SELECTED EXCERPT>
[Begin]

LoRaNow icon indicating copy to clipboard operation
LoRaNow copied to clipboard

ESP32 Gateway crashes on onDio0Rise

Open girtgirt opened this issue 5 years ago • 15 comments

I'm getting messages over LoRa and sending to HTTPS server over WiFi. All works except once in a few hours (quite randomly) board crashes. I tried with ESP32 v 1.0.2 and 1.0.3.

I suspect that issue is with interrupt not having ICACHE_RAM_ATTR as it is needed for ESP32. Simply adding it won't help as per ESP doc: "Not only that, but the entire function tree called from the ISR must also have the ICACHE_RAM_ATTR declared." So all functionality from interrupt should be moved to the main Loop?!?

As Gateway I'm using Heltec ESP32 - Heltec WiFi Lora 32(v2). Top of stack almost always is:

Decoding stack results 0x401624e6: spiGetClockDiv at /Users/aaa/Library/Arduino15/packages/esp32/hardware/esp32/1.0.3-rc1/cores/esp32/esp32-hal-spi.c line 291 0x400d543f: SPIClass::beginTransaction(SPISettings) at /Users/aaa/Library/Arduino15/packages/esp32/hardware/esp32/1.0.3-rc1/libraries/SPI/src/SPI.cpp line 130 0x400d4b30: LoRaClass::singleTransfer(unsigned char, unsigned char) at /Users/aaa/Documents/ArduinoESP32/libraries/LoRaNow/src/utility/LoRa.cpp line 755 0x400d4b64: LoRaClass::readRegister(unsigned char) at /Users/aaa/Documents/ArduinoESP32/libraries/LoRaNow/src/utility/LoRa.cpp line 741 0x400d4ba5: LoRaClass::available() at /Users/aaa/Documents/ArduinoESP32/libraries/LoRaNow/src/utility/LoRa.cpp line 356 0x400d4a02: LoRaNowClass::onReceive(int) at /Users/aaa/Documents/ArduinoESP32/libraries/LoRaNow/src/LoRaNow.cpp line 585 0x400d5282: LoRaClass::handleDio0Rise() at /Users/aaa/Documents/ArduinoESP32/libraries/LoRaNow/src/utility/LoRa.cpp line 724 0x400d52a6: LoRaClass::onDio0Rise() at /Users/aaa/Documents/ArduinoESP32/libraries/LoRaNow/src/utility/LoRa.cpp line 767 0x40080f81: __onPinInterrupt at /Users/aaa/Library/Arduino15/packages/esp32/hardware/esp32/1.0.3-rc1/cores/esp32/esp32-hal-gpio.c line 220 ...

girtgirt avatar Aug 17 '19 15:08 girtgirt

The first version of the loranow have this problem, the esp32 doesn't like the interrupt and crash alot if you put too many code or something.... I probably need to remove the all 2 interrupt and change the state machine to the loop function. I'm working in this...

ricaun avatar Aug 17 '19 23:08 ricaun

Hello, I created this fork to try to fix the problem, https://github.com/ricaun/LoRaNow/tree/update I add ICACHE_RAM_ATTR on the principals interrupt functions and I never get the fatal error anymore. See ya!

ricaun avatar Aug 28 '19 13:08 ricaun

I tried this also, but still, getting an error after a longer run. I even added this attribute to all LoRaNow and LoRa functions, but still getting as they call other I2C functions that don't have it.

girtgirt avatar Aug 28 '19 13:08 girtgirt

I still got the same error =( I move all the decode stuff to the loop, I believe the spi read on the interrupt make the board crashes. https://github.com/ricaun/LoRaNow/tree/update Try this branch and give me a feedback thanks!

[End]

SOURCE DATA>
[Begin]

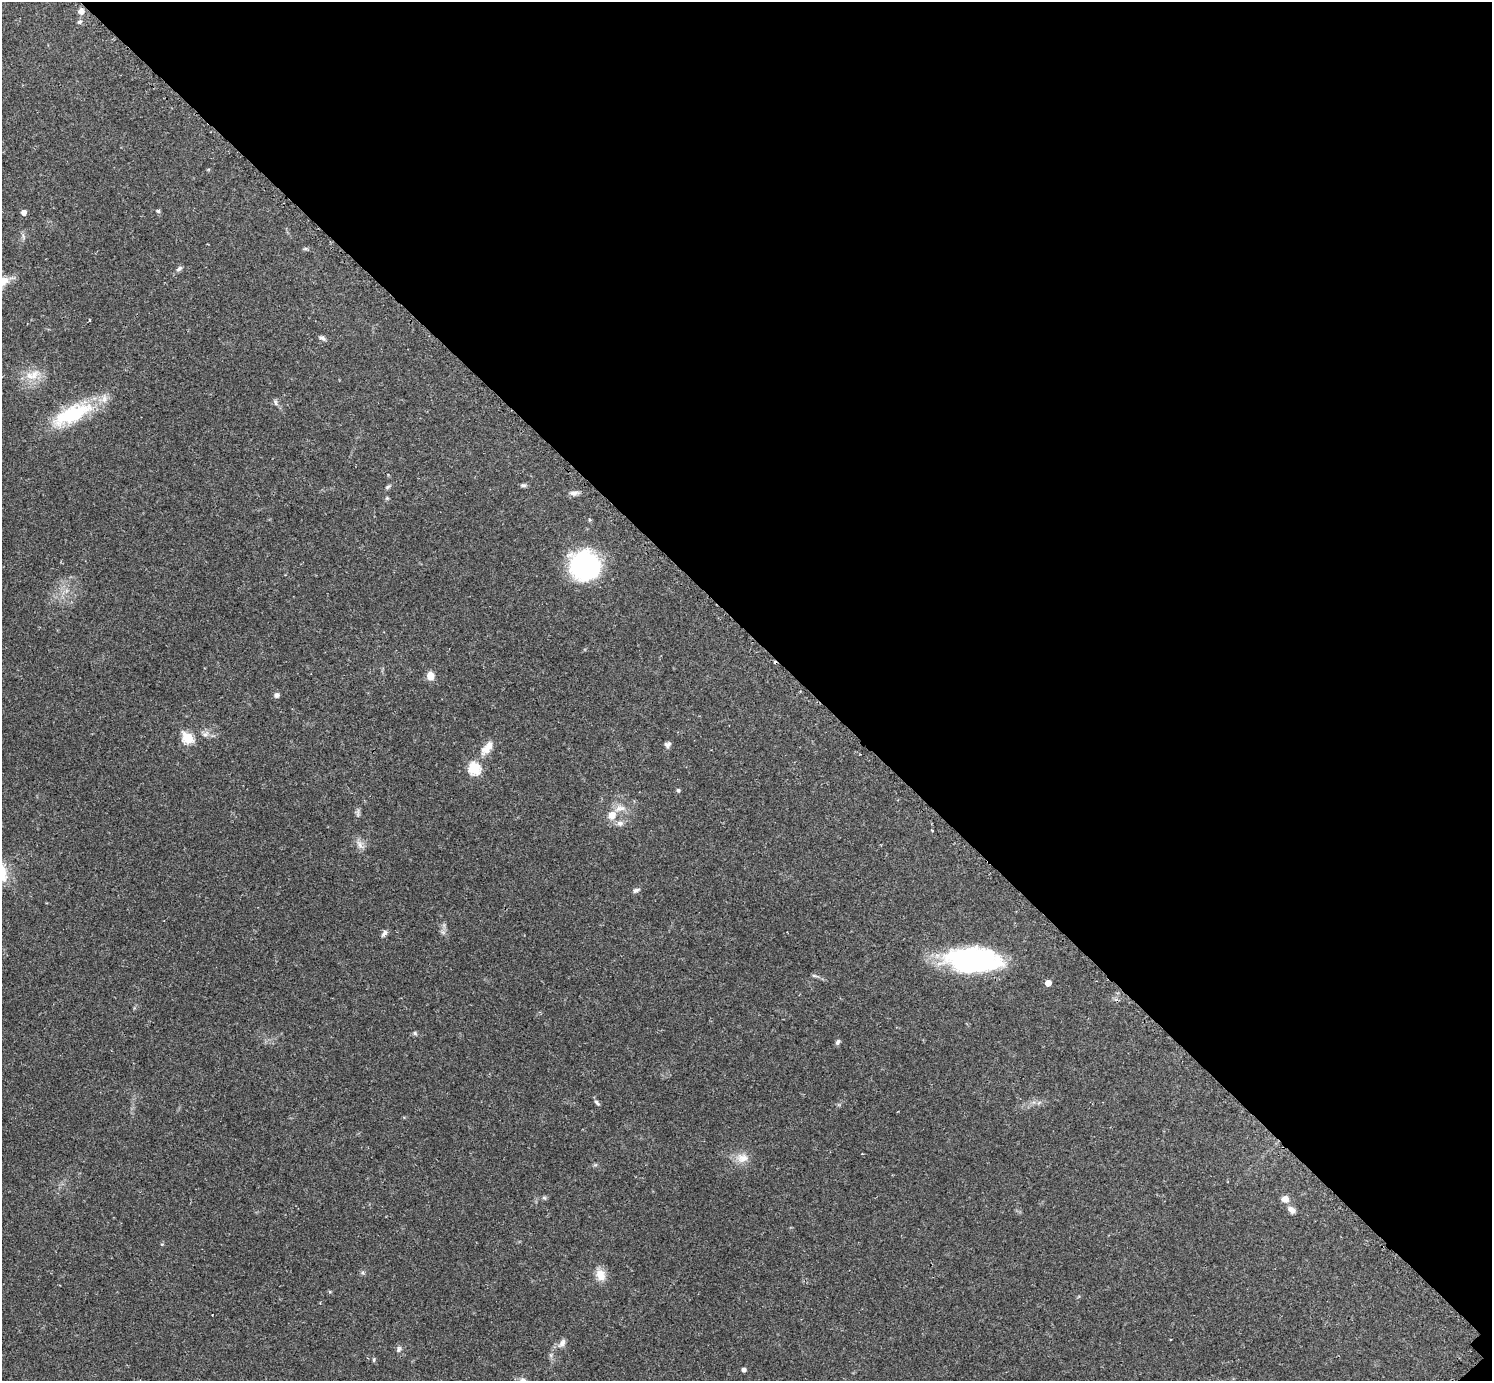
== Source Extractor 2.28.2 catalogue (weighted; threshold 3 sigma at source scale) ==
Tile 8 of 4 x 4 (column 4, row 2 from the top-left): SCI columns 4501-5990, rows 2948-4326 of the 6041 x 6040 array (HDU 1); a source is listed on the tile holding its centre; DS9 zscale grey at full resolution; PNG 1494 x 1383 px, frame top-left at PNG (2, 2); no overlay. Shown black and unused: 46% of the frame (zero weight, under 2 of 3 exposures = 2% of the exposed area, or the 3 px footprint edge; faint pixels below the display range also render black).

[End]

SET OF TASKS>
[1] Reproduce the passage of the ESP32 gateway crash thread that begins with the words containing "LoRaNow icon indicating" and ends with "1.0.2 and 1.0.3.".
[2] In the ESP32 gateway crash thread, which board does the original poster use as the gateway?

ANSWERS TO THE EXERCISE>
[1]
LoRaNow icon indicating copy to clipboard operation
LoRaNow copied to clipboard

ESP32 Gateway crashes on onDio0Rise

Open girtgirt opened this issue 5 years ago • 15 comments

I'm getting messages over LoRa and sending to HTTPS server over WiFi. All works except once in a few hours (quite randomly) board crashes. I tried with ESP32 v 1.0.2 and 1.0.3.

[2] A Heltec ESP32, the Heltec WiFi Lora 32 (v2).